Part of his statement yesterday morning wasn't so much difficult as menacing:  "I think there are underlying issues behind these claims and the motivation is deeply suspect", he said.  These words appear simply to be an attack on both the Guardian, which has run with the Fox story and hopes to repeat its toppling of Jonathan Aitken, and Jim Murphy, Labour's Shadow Defence Secretary, who is perhaps the Shadow Cabinet's leading Blairite and certainly sees the prospect of boosting his standing by gaining a scalp.  But Downing Street will not have read them as straightforwardly as that.  The issues are deliberately not described, the motives not identified and the perpetrators unnamed.

Cameron and Fox have a strained history.  The latter would have given the former a run for his money had they been the last two left in the 2005 leadership contest, and both know it.  One feels at home in the politics of 2011, in which the mediator is the message: namely, Cameron, who in Opposition put a windmill on his house and was photographed with huskies.  The other is a child of the 1980s, in which message and mediator were more easily kept separate: Fox likes to argue from first principles, has a passionate belief in the power of ideas, and doesn't thrust his family life in front of the cameras.  It is this difference, as well as the divergence between their kinds of conservatism, that makes relations between them uneasy.

Early dealings between Downing Street and the Ministry of Defence were tense after the Government was formed: there was a leaked letter, a row over the way Fox briefed the departure of Jock Stirrup, spats with other Cabinet Ministers and a second leaked letter.  But they have been much better recently: the Defence Secretary weighed in behind the Libyan venture and is pushing through MOD reform.  Cameron hates reshuffles, rightly believing that they cause more pain than gain.  And changing this Cabinet is especially awkward, since the Prime Minister can't or won't move its Liberal Democrat members without prior agreement from Nick Clegg.  Furthermore, losing Ministers from government suggests losing control of events.

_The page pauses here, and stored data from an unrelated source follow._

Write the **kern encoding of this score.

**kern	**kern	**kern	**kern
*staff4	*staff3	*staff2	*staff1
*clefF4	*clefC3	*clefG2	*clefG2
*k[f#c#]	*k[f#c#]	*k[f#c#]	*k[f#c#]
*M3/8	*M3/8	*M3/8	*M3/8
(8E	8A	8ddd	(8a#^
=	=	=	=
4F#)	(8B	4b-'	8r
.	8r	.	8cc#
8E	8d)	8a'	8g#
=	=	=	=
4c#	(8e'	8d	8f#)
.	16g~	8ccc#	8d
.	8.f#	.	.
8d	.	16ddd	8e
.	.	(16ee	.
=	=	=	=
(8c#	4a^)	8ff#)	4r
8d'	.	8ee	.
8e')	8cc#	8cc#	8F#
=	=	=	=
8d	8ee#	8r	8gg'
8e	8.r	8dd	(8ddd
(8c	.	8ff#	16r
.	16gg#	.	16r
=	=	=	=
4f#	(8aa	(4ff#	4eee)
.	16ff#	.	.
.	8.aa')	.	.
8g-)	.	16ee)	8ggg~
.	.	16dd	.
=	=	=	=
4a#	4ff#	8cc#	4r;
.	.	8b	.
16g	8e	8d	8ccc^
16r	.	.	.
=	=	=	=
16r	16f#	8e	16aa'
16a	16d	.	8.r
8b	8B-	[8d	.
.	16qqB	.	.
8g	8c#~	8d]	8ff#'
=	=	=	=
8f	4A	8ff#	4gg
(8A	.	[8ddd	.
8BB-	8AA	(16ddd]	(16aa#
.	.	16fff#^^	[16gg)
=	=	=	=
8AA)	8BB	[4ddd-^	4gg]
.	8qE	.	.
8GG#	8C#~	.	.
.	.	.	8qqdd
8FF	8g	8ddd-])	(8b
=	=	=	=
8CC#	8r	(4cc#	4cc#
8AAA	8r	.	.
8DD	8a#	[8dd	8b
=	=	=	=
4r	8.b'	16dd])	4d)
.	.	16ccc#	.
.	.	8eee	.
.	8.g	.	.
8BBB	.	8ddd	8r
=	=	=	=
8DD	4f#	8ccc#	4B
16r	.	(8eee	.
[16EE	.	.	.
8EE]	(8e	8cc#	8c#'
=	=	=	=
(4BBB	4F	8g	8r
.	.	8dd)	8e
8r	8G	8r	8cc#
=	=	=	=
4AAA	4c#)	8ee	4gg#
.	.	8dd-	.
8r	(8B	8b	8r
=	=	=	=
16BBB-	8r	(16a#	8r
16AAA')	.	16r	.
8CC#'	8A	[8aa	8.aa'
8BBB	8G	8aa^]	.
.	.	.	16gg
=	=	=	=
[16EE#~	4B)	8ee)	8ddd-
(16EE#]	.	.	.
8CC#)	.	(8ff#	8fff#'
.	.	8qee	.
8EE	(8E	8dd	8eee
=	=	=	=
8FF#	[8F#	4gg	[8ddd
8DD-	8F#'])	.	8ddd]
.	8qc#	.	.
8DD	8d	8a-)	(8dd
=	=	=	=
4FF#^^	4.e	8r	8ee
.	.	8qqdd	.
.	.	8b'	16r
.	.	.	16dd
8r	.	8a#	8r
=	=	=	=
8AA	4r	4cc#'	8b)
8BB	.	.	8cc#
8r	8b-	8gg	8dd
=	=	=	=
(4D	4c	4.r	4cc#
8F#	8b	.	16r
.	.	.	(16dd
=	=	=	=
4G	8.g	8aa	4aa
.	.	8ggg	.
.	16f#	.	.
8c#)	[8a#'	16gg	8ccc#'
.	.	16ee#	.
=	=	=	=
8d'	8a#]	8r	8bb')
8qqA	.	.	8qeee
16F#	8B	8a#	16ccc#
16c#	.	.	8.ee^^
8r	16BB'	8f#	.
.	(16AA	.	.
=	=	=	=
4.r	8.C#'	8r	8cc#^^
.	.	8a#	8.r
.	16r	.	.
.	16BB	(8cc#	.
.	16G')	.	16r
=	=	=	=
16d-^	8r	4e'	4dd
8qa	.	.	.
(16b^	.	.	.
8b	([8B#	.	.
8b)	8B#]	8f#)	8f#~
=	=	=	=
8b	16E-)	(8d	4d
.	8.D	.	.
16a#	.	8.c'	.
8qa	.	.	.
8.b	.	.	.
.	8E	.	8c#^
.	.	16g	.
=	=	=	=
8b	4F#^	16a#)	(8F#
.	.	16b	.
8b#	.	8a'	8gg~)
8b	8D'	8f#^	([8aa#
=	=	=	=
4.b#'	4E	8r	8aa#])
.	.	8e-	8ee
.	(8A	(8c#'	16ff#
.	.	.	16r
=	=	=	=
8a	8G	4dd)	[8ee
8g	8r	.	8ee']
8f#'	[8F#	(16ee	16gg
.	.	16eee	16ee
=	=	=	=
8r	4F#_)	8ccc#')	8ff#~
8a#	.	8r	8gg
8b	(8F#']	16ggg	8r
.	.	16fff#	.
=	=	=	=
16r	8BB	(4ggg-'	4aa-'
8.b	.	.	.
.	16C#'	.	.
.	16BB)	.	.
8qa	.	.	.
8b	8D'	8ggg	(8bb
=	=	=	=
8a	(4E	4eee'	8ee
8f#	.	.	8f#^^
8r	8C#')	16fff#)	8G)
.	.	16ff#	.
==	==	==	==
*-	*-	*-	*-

But the most pressing reason for Cameron wanting to keep his Defence Secretary aboard is not the desire for a quiet life, but a fear of the future.  As we know from the depature of Fox's heroine, Lady Thatcher, stab-in-the-back myths can have potency and resonance.  If the Prime Minister were to lose him quickly, he would not only have yet another senior right-winger loose on the backbenches but risk the emergence of exactly such a story - of a left-of-Tory-centre leader wanting to lose a right-of-Tory-centre rival, as the Daily Mail's Peter McKay hints this morning.  To say that Cameron won't want the ship rocked in this way is an understatement.  If the Prime Minister can save Fox, he will.  If he can't, he will hang on for as long as he can, waiting for further events to blacken the Defence Secretary's reputation. (The Guardian pushes again today.)

A nasty business all round.  But that's politics, I'm afraid: "Thou shalt not kill; but need'st not strive, officiously, to keep alive."